Section 13 Further services – VOS OS annual program and Transaction Track (1) The VOS Assessment is a prerequisite for booking a VOS OS annual program or the Transaction Track. There is no legal entitlement to commission further services. (2) Further services – in particular VOS OS annual programs (Startup, Core, Pro, Elite) and Transaction Track – are commissioned only via separate mandate and framework agreement and are not subject of these Terms. (3) VALENTYR may decline follow-up commissioning, especially if VOS Score does not meet minimum requirements for Transaction Track or if further collaboration is not deemed meaningful. (4) VOC credit under Section 6(4) does not establish entitlement to preferred treatment, preferred access, or special terms when booking further services.
Section 14 Reference rights and public communications (1) Any public communication by a party about the assessment or collaboration requires prior written consent of the other party. (2) After assessment completion, VALENTYR may name the client as reference customer provided no confidential information is disclosed. The client may object in writing at any time; thereafter VALENTYR may no longer use the client's name. (3) Use of VOS Score or parts of VOS Score Report in external marketing materials, investor documents, or public statements of the client is permitted only with prior written approval of VALENTYR.
Section 15 Termination of contractual relationship (1) The VOS Assessment is a one-time, limited-duration assignment. The contractual relationship ends upon completion of all services under Section 4(1) and expiry of VALENTYR Vault access period (24 months after report creation). (2) VALENTYR may terminate the assignment extraordinarily and without notice if: • Client fails to cooperate despite grace period • Client submits false, misleading, or unlawful information • Client is more than 30 days in payment default • A confidentiality or IP obligation breach exists (3) In case of extraordinary termination for reasons within client's sphere, full compensation remains owed.

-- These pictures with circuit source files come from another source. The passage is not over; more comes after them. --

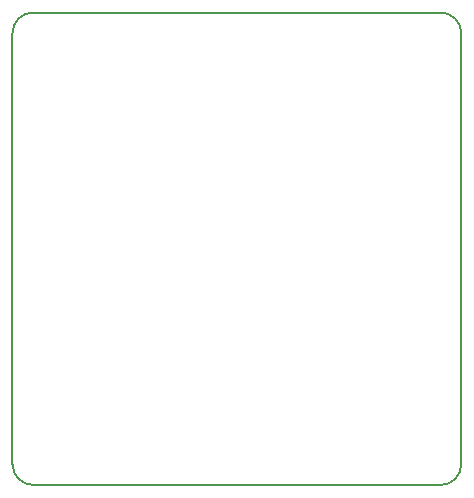
<source format=gbr>
G04 #@! TF.GenerationSoftware,KiCad,Pcbnew,(5.0.1-3-g963ef8bb5)*
G04 #@! TF.CreationDate,2019-01-09T17:43:23-05:00*
G04 #@! TF.ProjectId,Tympan_AIC_Shield,54796D70616E5F4149435F536869656C,rev?*
G04 #@! TF.SameCoordinates,PX6d878d0PY5279480*
G04 #@! TF.FileFunction,Profile,NP*
%FSLAX46Y46*%
G04 Gerber Fmt 4.6, Leading zero omitted, Abs format (unit mm)*
G04 Created by KiCad (PCBNEW (5.0.1-3-g963ef8bb5)) date Wednesday, January 09, 2019 at 05:43:23 PM*
%MOMM*%
%LPD*%
G01*
G04 APERTURE LIST*
%ADD10C,0.200000*%
%ADD11C,0.150000*%
G04 APERTURE END LIST*
D10*
X0Y38250000D02*
G75*
G02X1750000Y40000000I1750000J0D01*
G01*
X36250000Y40000000D02*
G75*
G02X38000000Y38250000I0J-1750000D01*
G01*
X38000000Y1750000D02*
G75*
G02X36250000Y0I-1750000J0D01*
G01*
X1750000Y0D02*
G75*
G02X0Y1750000I0J1750000D01*
G01*
D11*
X1775000Y0D02*
X36225000Y0D01*
X0Y38225000D02*
X0Y1750000D01*
X36225000Y40000000D02*
X1775000Y40000000D01*
X38000000Y1775000D02*
X38000000Y38225000D01*
M02*

</source>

Section 16 Final provisions (1) The law of the Federal Republic of Germany applies exclusively, excluding CISG and conflict-of-law referrals. (2) Exclusive place of jurisdiction for all disputes arising from or connected with this contractual relationship is Hanover, to the extent legally permissible. (3) If any provision is wholly or partly invalid or unenforceable, the validity of remaining provisions remains unaffected (severability clause). The legally permissible provision closest to economic purpose replaces the invalid provision. (4) Amendments or supplements to these Terms require written form. This also applies to waiver of written-form requirement. (5) Set-off by client against compensation claims is permitted only with undisputed or legally established counterclaims. Client retention rights are excluded. (6) Rights and obligations from this contractual relationship may not be transferred to third parties without prior written consent of VALENTYR. (7) VALENTYR may amend these Terms with 30 days' notice by publication on valentyr.group. For existing assignments, the version valid at contract conclusion applies.